#### Job item:
Scan the entries for lines with the word "Rendered", then copy those lines.

+++ Provided records +++

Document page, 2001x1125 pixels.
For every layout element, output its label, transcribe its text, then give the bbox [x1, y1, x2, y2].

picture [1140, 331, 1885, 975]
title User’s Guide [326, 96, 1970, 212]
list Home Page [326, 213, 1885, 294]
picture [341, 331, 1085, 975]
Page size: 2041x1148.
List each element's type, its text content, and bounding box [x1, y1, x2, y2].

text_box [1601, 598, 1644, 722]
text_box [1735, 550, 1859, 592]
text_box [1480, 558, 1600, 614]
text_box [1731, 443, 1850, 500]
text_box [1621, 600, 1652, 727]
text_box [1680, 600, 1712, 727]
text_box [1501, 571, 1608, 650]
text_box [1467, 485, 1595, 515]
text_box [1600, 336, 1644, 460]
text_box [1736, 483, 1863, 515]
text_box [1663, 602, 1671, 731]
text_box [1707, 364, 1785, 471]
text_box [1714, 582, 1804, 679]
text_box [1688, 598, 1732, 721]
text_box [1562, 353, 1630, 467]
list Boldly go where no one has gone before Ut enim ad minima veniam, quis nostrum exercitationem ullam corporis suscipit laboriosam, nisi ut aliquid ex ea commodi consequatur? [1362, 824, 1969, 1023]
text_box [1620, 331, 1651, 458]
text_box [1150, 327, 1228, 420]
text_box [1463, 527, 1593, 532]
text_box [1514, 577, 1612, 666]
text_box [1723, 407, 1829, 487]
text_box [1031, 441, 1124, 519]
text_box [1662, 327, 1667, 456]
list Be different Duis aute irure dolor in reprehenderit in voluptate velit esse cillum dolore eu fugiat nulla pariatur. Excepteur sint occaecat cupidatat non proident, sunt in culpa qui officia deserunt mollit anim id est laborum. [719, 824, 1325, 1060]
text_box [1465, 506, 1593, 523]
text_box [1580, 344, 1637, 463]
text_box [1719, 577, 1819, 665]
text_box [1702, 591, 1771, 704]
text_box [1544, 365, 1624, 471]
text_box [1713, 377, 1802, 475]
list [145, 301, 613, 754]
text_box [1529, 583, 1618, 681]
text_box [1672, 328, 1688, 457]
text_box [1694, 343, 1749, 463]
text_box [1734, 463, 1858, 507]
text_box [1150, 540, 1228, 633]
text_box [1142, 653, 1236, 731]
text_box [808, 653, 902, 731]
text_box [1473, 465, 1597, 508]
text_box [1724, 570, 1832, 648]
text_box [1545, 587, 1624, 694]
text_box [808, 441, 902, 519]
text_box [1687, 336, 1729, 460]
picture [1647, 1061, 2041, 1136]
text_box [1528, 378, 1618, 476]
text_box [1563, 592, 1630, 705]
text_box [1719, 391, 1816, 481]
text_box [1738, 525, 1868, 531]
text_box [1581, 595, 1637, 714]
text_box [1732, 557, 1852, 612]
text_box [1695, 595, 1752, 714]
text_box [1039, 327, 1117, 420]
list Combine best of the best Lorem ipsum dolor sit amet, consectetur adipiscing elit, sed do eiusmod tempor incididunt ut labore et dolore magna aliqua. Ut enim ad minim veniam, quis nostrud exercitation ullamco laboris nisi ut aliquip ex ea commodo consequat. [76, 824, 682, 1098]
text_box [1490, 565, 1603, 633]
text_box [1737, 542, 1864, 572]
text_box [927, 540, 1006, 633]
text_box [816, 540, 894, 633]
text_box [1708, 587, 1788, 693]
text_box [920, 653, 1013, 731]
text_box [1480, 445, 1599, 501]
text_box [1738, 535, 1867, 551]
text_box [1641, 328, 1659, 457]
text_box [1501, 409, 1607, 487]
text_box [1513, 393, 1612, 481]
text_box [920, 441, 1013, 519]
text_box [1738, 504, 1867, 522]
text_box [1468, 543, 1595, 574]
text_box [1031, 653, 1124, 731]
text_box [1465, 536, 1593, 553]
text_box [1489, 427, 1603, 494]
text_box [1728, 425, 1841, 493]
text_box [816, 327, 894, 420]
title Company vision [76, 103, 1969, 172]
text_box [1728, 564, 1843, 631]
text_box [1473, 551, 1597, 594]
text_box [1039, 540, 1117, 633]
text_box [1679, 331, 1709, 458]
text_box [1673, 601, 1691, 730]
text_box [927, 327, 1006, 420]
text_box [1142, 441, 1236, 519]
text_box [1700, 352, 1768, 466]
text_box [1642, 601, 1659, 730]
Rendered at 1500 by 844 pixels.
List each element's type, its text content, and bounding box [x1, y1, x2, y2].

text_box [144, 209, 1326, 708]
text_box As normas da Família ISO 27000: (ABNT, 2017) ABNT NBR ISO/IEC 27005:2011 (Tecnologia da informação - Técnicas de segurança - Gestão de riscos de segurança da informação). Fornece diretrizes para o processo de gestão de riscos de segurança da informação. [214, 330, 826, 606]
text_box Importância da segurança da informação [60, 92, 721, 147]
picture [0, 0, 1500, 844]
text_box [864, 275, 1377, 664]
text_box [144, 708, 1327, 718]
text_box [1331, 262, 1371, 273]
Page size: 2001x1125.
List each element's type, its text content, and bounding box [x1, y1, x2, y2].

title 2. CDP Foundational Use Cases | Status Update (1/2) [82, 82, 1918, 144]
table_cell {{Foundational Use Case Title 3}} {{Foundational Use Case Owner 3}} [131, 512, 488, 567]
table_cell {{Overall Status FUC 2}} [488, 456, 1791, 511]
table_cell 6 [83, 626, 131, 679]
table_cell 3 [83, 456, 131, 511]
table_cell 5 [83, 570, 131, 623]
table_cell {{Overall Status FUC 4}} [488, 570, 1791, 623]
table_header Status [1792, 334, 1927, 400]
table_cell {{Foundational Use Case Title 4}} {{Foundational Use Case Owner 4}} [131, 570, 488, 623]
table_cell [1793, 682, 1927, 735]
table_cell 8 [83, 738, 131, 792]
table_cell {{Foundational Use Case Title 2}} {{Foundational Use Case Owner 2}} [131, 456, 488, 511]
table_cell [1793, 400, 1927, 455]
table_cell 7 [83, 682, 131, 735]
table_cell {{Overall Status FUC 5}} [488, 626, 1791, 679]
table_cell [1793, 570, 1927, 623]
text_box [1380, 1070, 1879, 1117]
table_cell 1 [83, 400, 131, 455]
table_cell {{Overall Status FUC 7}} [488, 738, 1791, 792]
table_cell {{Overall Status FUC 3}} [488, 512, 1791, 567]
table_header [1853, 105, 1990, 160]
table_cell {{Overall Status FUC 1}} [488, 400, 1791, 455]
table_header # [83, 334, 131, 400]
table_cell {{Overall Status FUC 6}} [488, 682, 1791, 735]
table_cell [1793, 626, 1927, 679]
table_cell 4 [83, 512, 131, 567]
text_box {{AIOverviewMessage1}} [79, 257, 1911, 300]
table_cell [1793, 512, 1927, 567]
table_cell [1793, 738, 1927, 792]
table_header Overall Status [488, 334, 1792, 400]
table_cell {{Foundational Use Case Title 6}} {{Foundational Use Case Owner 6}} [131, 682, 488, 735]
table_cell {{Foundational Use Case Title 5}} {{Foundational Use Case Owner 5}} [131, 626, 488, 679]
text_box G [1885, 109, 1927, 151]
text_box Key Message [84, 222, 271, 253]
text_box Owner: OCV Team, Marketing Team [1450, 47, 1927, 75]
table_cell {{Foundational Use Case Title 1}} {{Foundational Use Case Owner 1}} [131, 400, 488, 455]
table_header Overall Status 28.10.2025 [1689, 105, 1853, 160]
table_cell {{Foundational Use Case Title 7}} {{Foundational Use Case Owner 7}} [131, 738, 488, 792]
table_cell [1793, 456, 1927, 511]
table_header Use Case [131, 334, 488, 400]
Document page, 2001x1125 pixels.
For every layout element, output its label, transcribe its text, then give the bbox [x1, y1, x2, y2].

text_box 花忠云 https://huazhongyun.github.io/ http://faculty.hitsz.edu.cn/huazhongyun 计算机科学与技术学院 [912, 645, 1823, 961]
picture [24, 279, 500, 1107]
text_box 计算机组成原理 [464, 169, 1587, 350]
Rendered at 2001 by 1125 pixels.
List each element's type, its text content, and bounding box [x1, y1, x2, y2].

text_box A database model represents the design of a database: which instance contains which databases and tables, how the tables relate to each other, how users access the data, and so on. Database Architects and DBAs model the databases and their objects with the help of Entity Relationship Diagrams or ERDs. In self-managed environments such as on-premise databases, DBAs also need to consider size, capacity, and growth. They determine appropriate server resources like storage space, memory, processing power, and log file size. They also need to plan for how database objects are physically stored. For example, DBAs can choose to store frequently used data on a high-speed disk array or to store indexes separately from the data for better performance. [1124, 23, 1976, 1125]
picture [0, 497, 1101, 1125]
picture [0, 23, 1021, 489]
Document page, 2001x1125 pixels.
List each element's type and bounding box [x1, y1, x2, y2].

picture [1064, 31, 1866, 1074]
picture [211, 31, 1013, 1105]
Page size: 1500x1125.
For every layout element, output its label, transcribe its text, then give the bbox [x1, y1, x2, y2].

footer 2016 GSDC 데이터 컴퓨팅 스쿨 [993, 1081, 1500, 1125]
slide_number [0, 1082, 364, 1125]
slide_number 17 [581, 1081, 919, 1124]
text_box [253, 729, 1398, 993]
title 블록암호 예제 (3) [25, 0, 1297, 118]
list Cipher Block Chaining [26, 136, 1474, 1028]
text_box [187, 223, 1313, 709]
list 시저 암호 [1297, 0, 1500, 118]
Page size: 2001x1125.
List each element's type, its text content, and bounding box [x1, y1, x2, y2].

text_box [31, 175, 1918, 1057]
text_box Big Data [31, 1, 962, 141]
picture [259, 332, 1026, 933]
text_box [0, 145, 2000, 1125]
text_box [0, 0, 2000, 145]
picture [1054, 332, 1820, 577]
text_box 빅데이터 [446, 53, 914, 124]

+++

#### Solution:
Rendered at 1500 by 844 pixels.
Rendered at 2001 by 1125 pixels.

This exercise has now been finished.